Merino offered few answers. She seemed intent on helping the group develop a more innate sense of boundaries, even as she weighed in on what was clearly out of bounds and offered advice on how to respond to unwanted attention. (About an unwanted hug, she proposed the playful but skeptical, “I didn’t know we were hugging now.”)
One of Merino’s students was a 15-year-old sophomore whom I’ll call James. He told the group about an uncomfortable conversation he overheard in one of his classes. A boy was pestering a girl, using explicit language and referring to parts of her body. James couldn’t tell if the girl liked the attention or if it embarrassed her, but he knew that he didn’t like it. He though it fit the definition of sexual harassment, which the group had been discussing with Merino. He brought the situation to the group.
Merino challenged James: “Is there anything you would feel comfortable doing about the situation?” He decided that he would be willing to ask the girl if she liked the way the boy talked to her or not.
A few weeks later, James reported that he had spoken to the girl, who told him that she didn’t like how she was treated by the other boy. “I hate it. I am going to kick his ass.” When the boy came into the room and started pestering her again, she told him, “Stop it or I am going to kick your ass.” James didn’t think this was a suitable response, so he added his own words: “Hey, that really isn’t cool.” The boy’s response to James was negative, but James seemed unfazed. He reported his experiment in diagnosis and social intervention coolly, but with evident pride.

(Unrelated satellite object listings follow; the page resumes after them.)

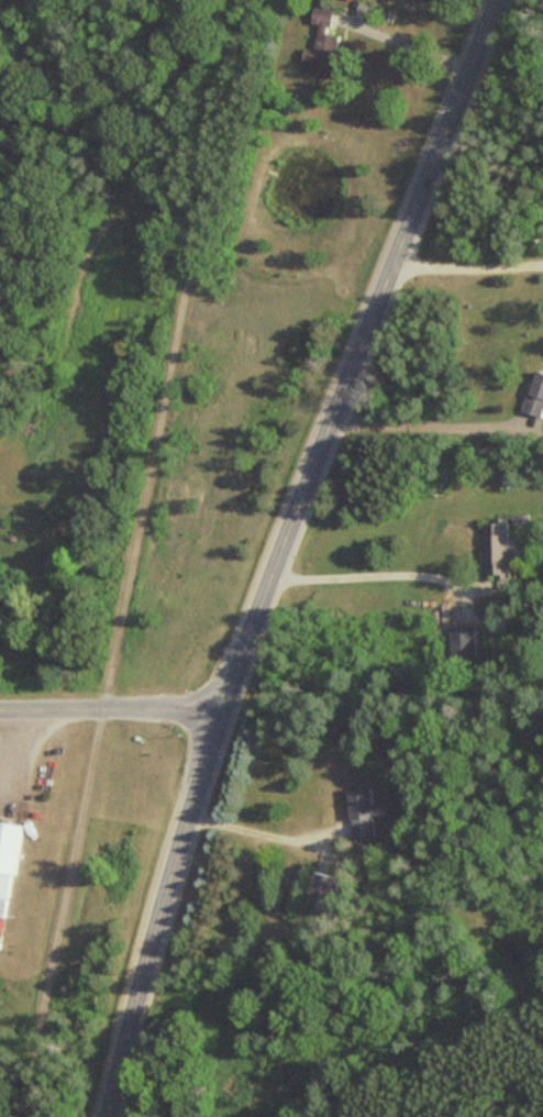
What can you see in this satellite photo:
road: (406, 43)
building: (318, 45)
road: (465, 271)
building: (534, 397)
road: (424, 431)
road: (277, 551)
road: (130, 559)
road: (373, 560)
road: (111, 709)
building: (359, 813)
road: (261, 832)
building: (6, 860)
building: (317, 893)

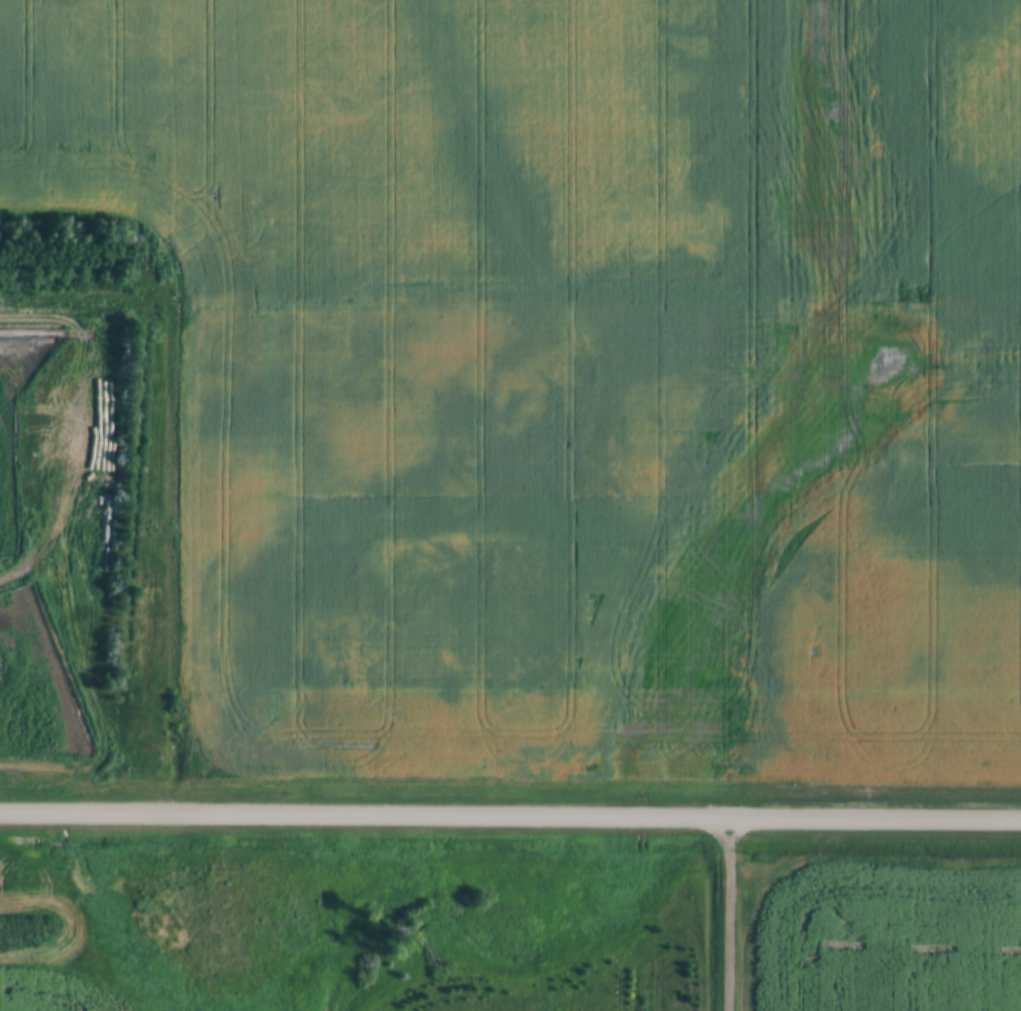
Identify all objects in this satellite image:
road: (35, 452)
road: (510, 817)
road: (725, 915)

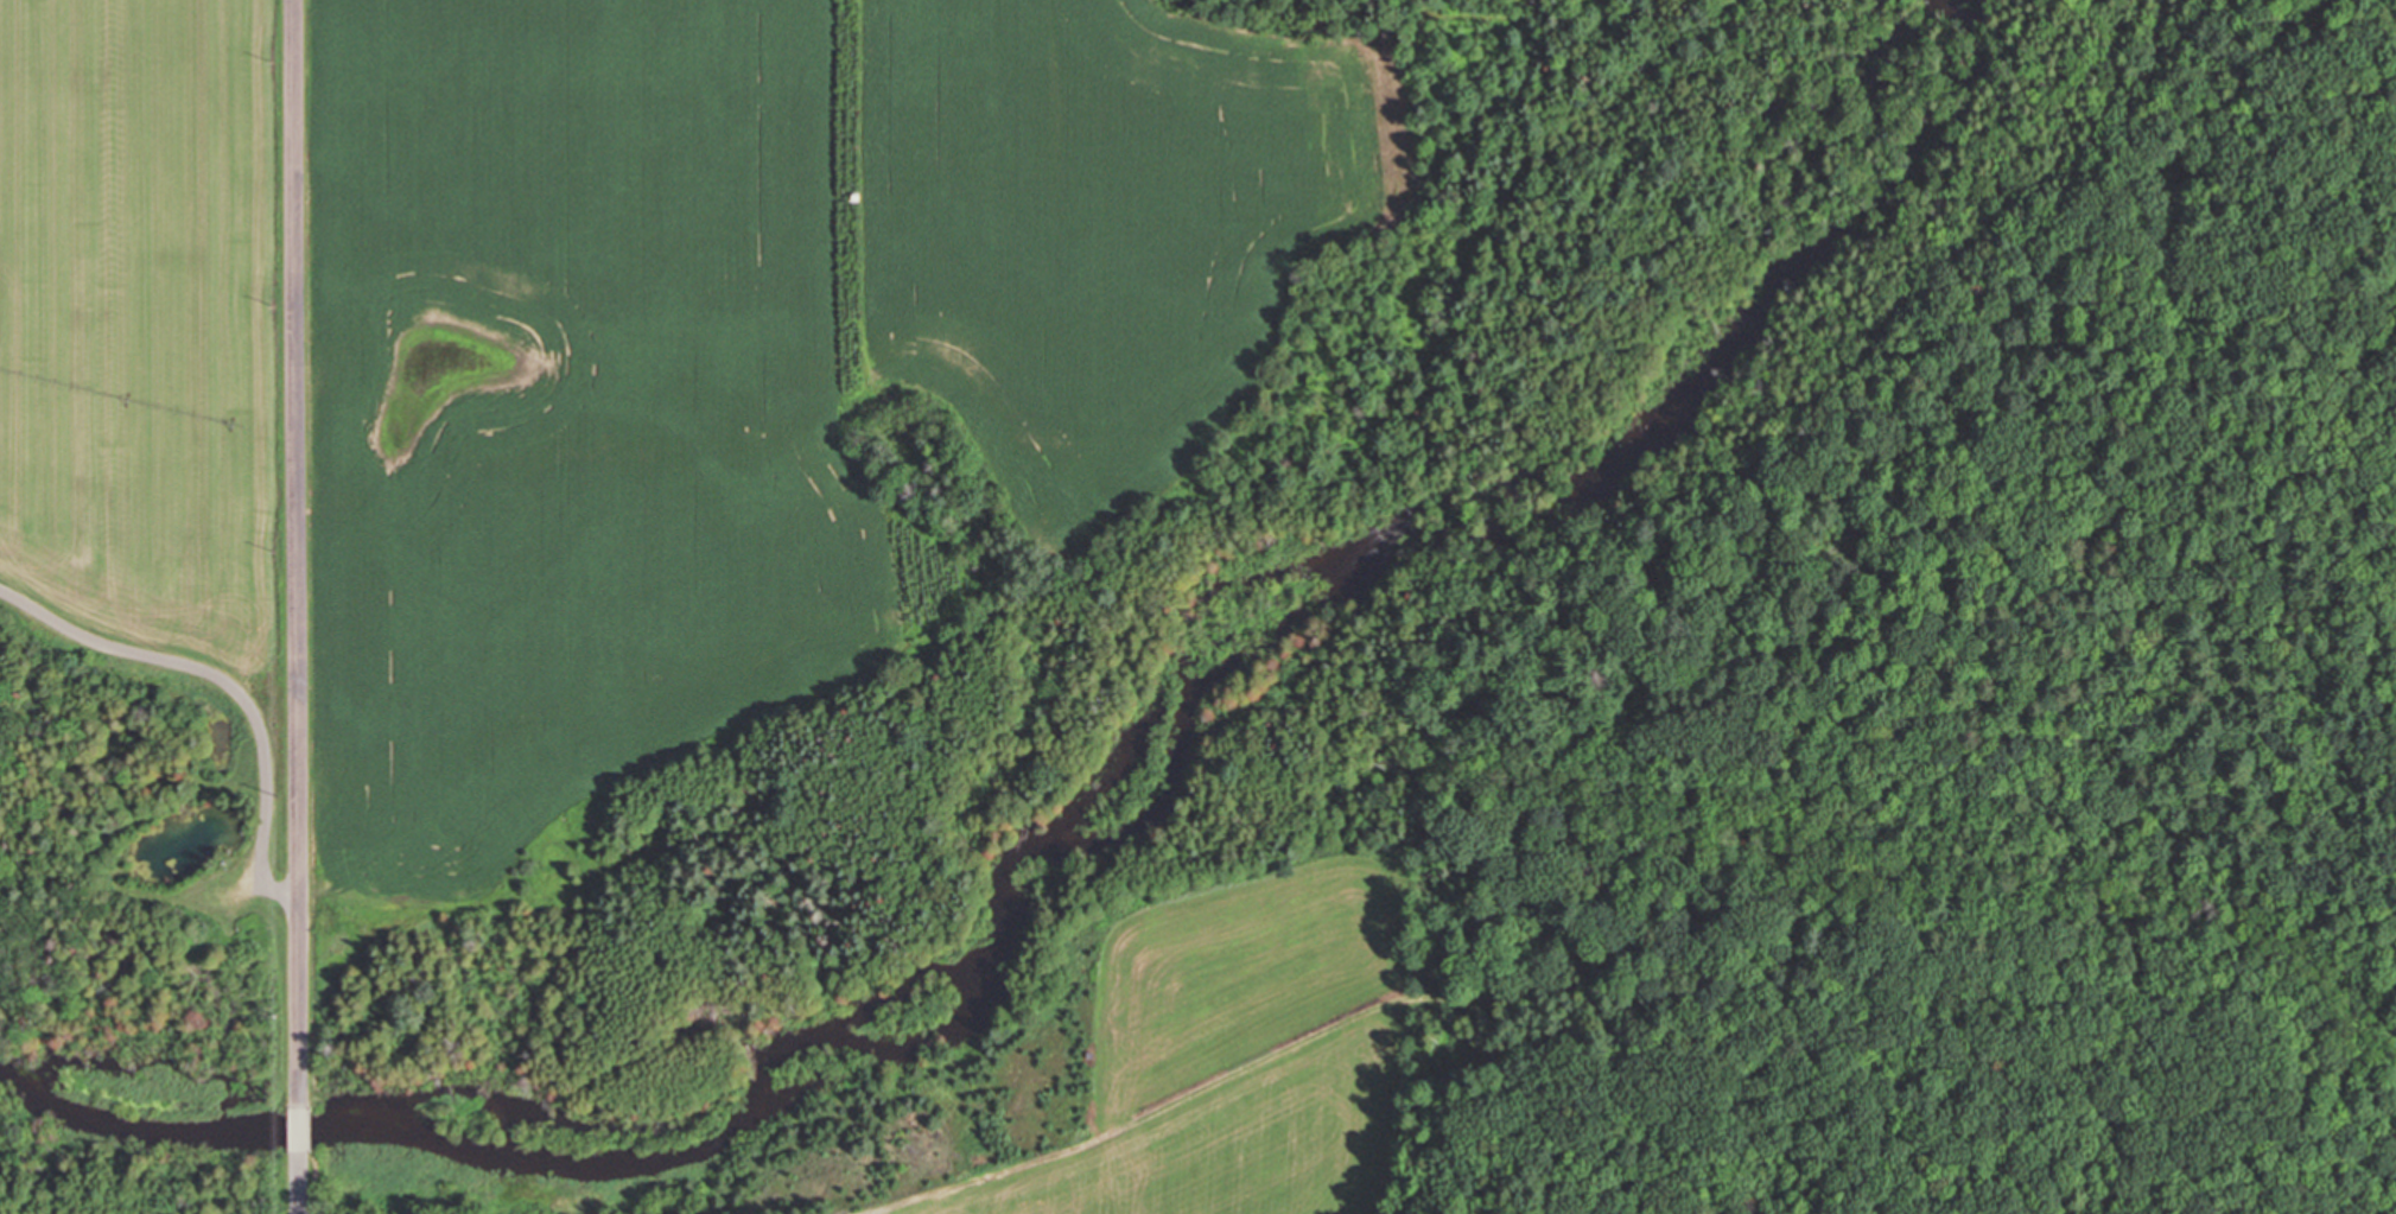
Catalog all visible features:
road: (300, 553)
road: (230, 681)
river: (1091, 840)
road: (299, 1129)
road: (299, 1182)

Merino’s colleague, Kirby Hagen, likens what James was learning about sex to learning how to dance. Information, in and of itself, is not enough. One has to be able to “apply information, seeing its value for you in your life. . . . When you are performing a dance, you need to know the dance so well that if you are walking down the street and you hear a note of the song, you can start to dance. That’s how it should be with comprehensive sex ed. It is not ‘Here’s a fact about HIV’ but ‘Here is a situation, how are you going to react?’”
Merino is confident that her teaching is effective, and she doesn’t necessarily need studies to prove it—although they do help her prove it to others. She has been at this work long enough that she sees her former students everywhere she goes.
“I went to a movie the other night and a kid leaned down from the balcony. ‘Hi, Chicka,’ he said. ‘I’m 22 now and no babies!’ My friends asked me, ‘Who was that!?’ But that happens all the time.”